▸ Try it:
Below are the records; give again exactly the line with "part: (407, 210) -> (624, 350), moved", the line with "part: (291, 680) -> (590, 598), moved", and each line that lies between them, and nothing besides.
#####
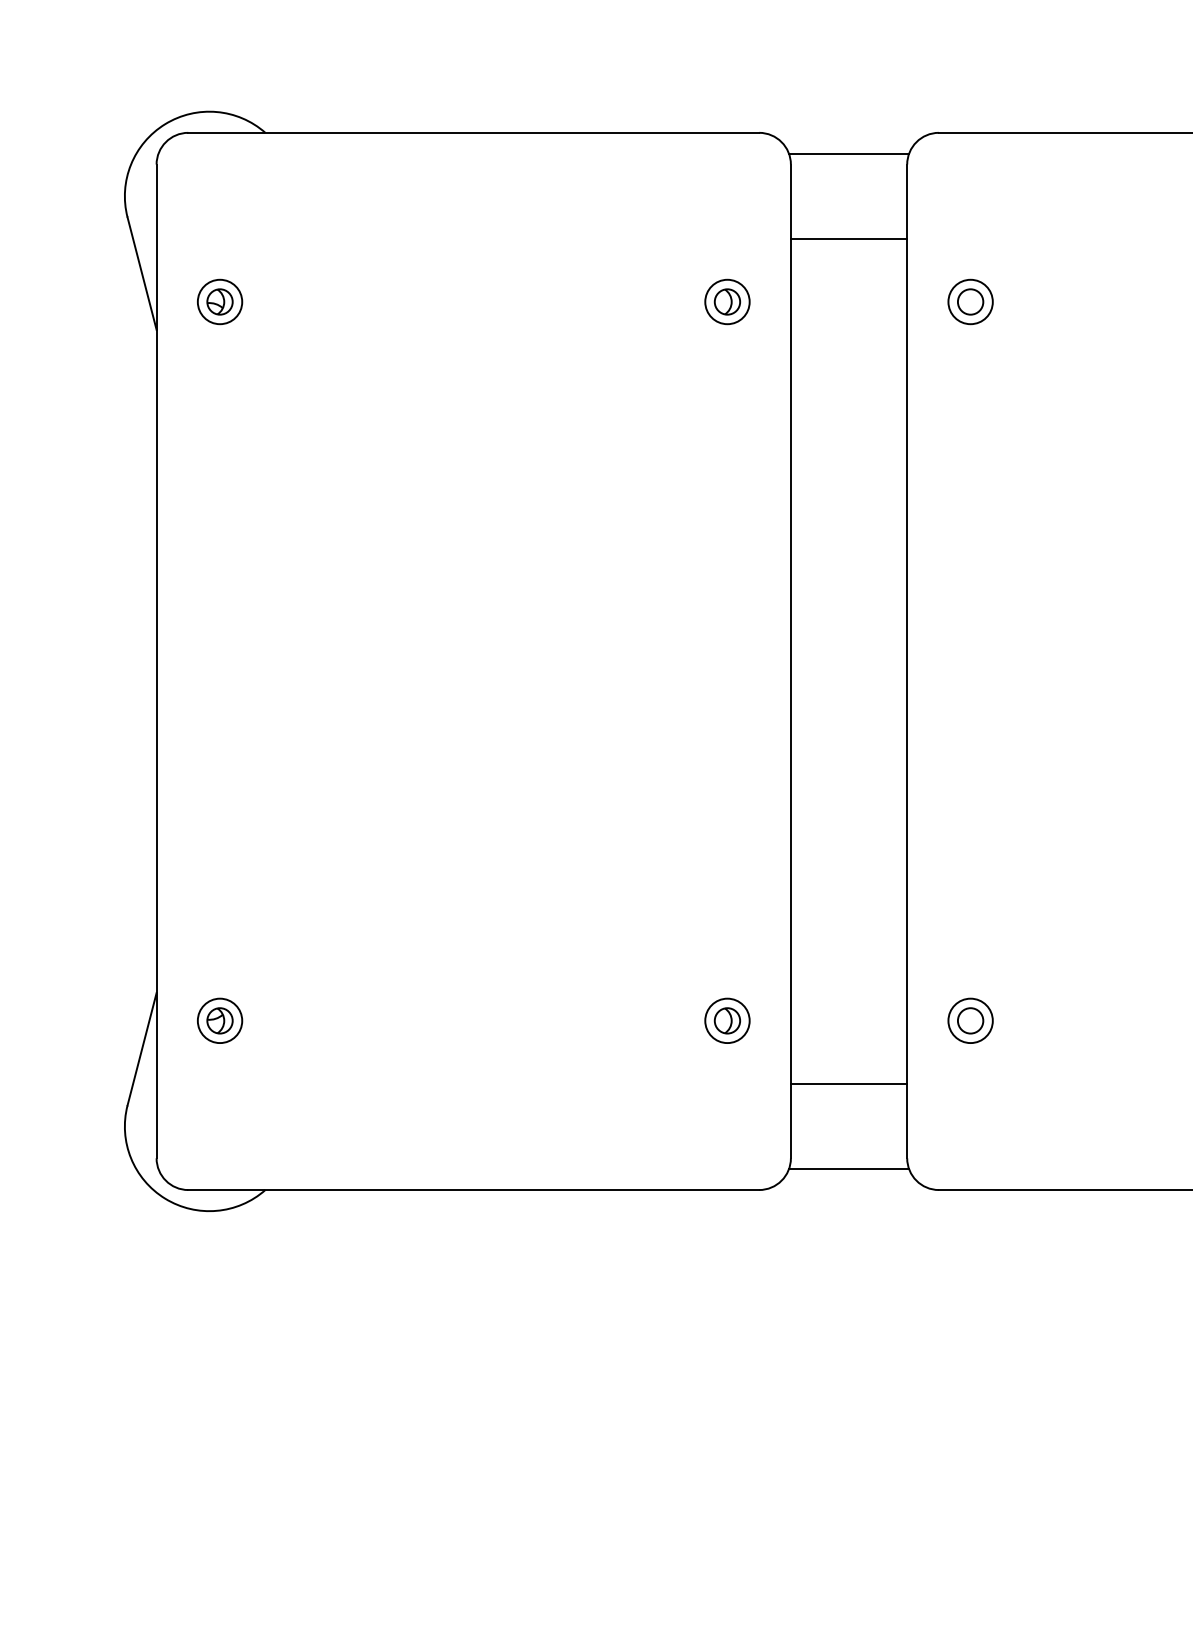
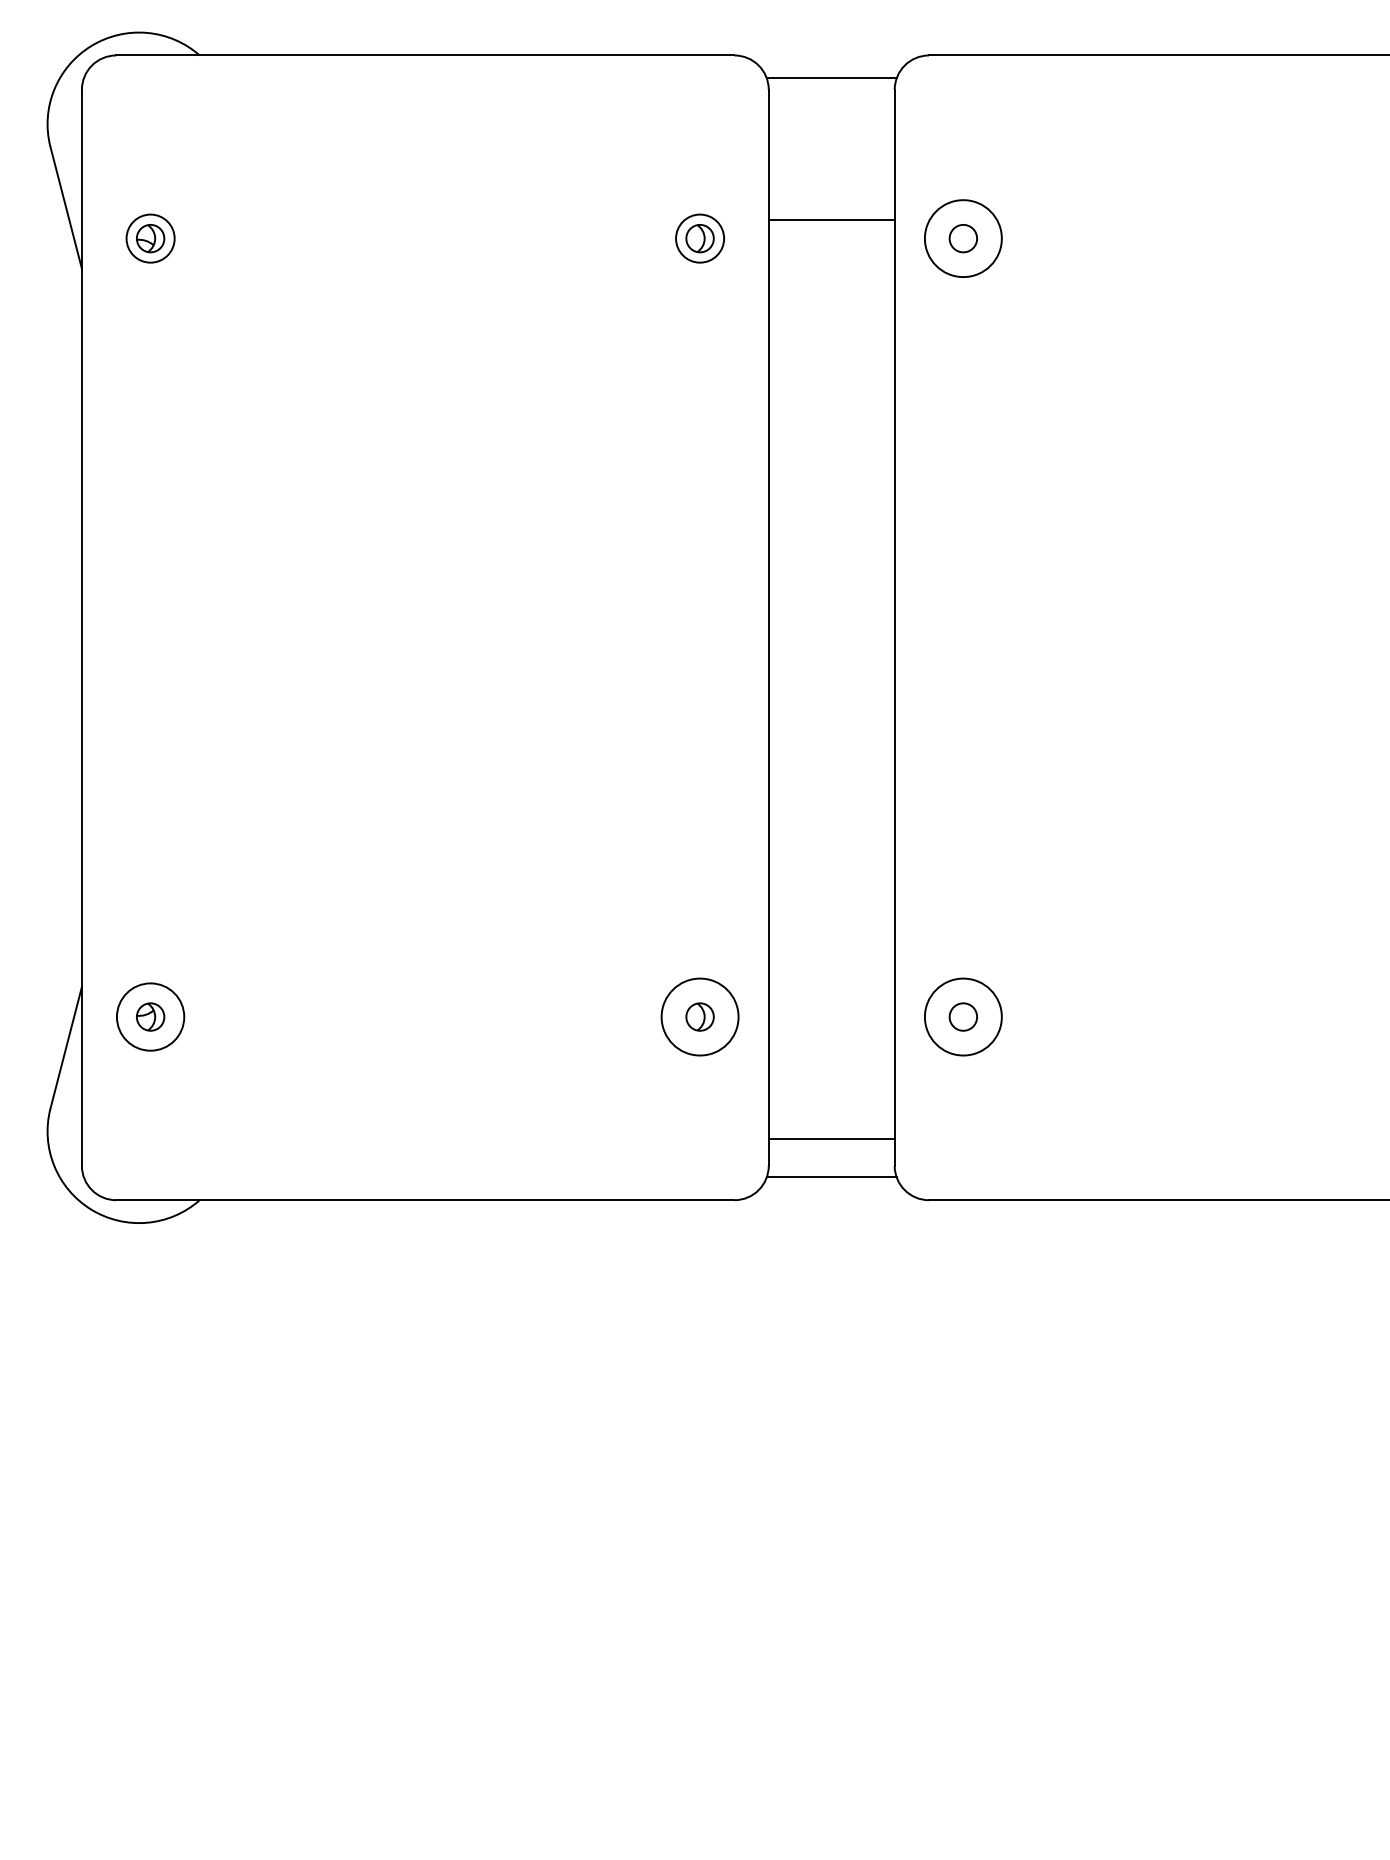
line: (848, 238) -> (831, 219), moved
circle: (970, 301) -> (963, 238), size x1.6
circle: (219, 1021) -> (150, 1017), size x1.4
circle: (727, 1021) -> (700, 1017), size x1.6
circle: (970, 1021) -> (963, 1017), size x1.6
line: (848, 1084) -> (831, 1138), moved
#####
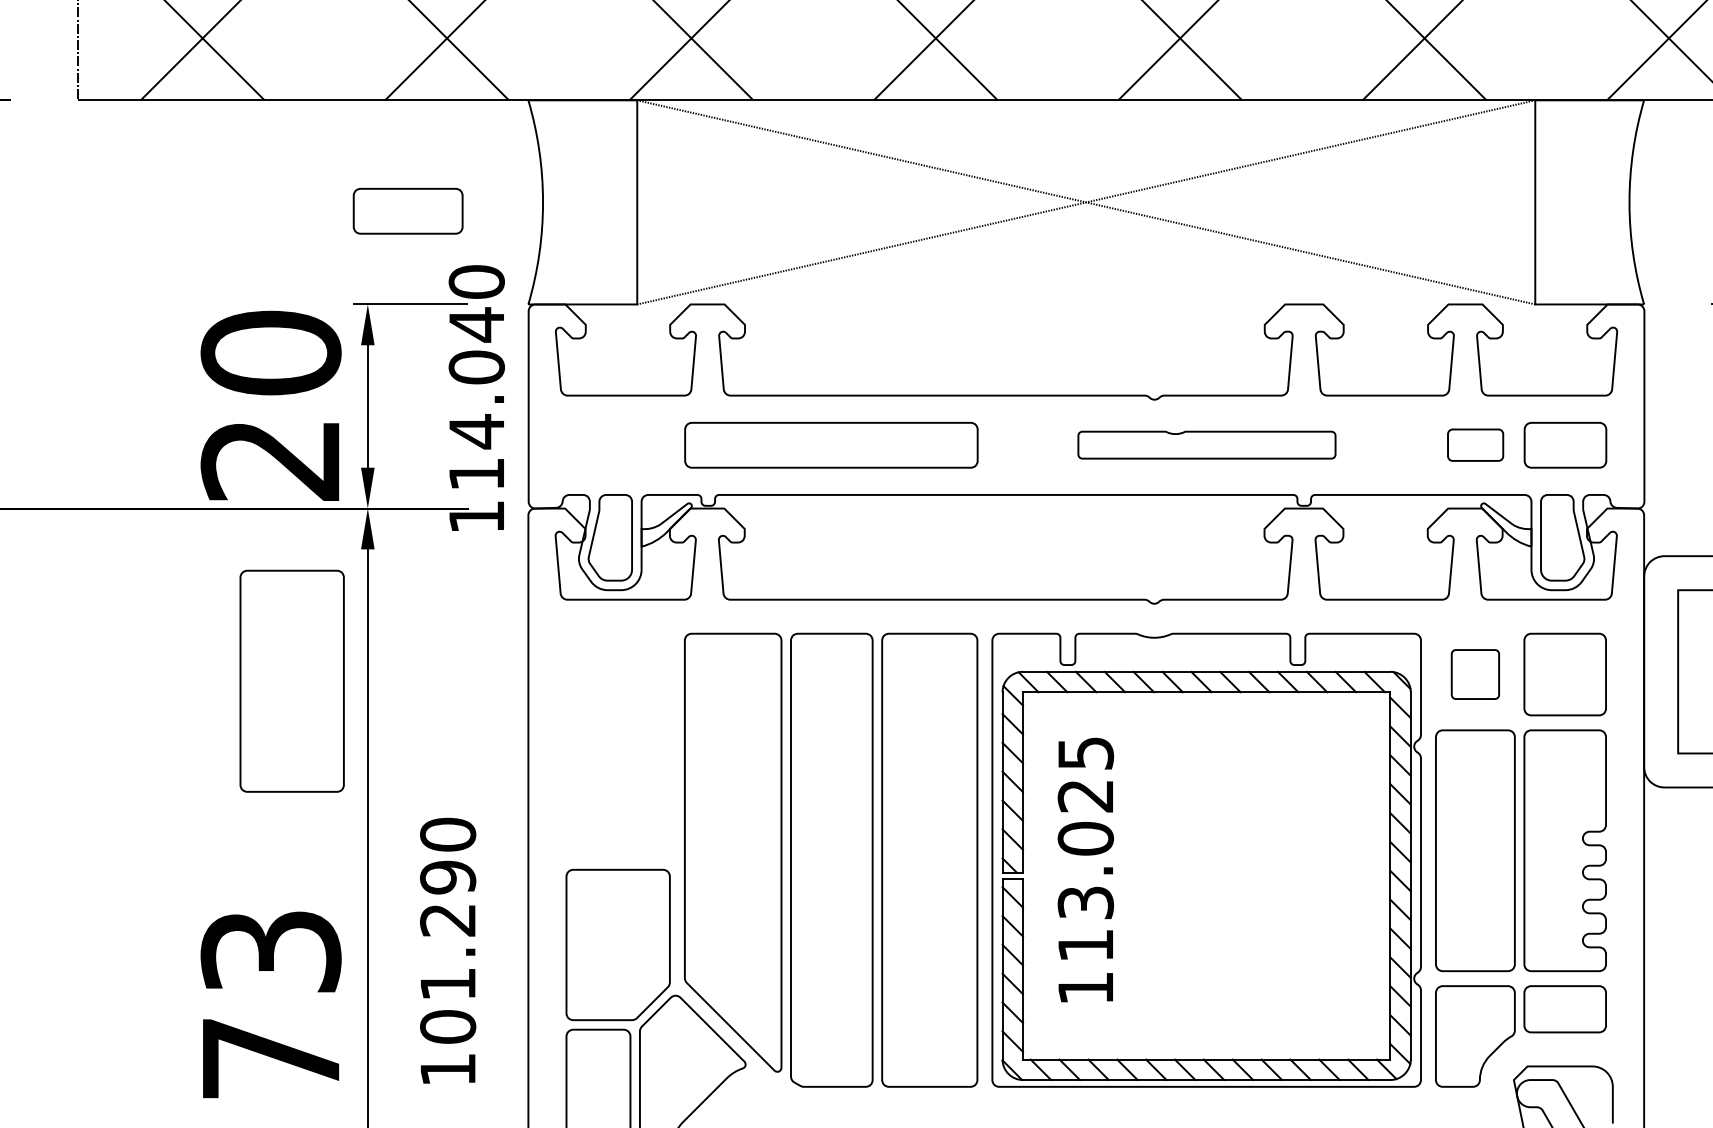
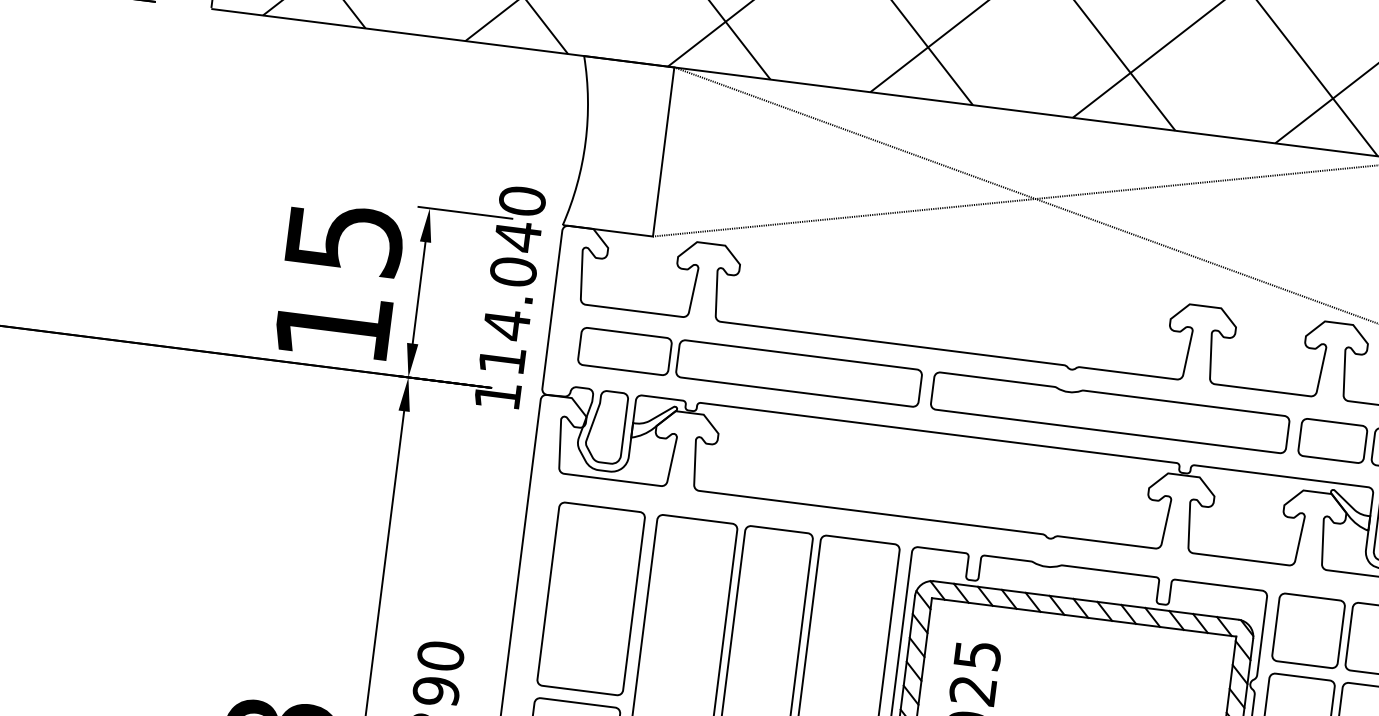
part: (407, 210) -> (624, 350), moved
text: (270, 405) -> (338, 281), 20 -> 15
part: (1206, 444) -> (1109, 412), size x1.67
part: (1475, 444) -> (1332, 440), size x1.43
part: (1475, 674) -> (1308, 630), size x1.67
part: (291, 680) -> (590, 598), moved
#####
▸ Task result:
part: (407, 210) -> (624, 350), moved
text: (270, 405) -> (338, 281), 20 -> 15
part: (1206, 444) -> (1109, 412), size x1.67
part: (1475, 444) -> (1332, 440), size x1.43
part: (1475, 674) -> (1308, 630), size x1.67
part: (291, 680) -> (590, 598), moved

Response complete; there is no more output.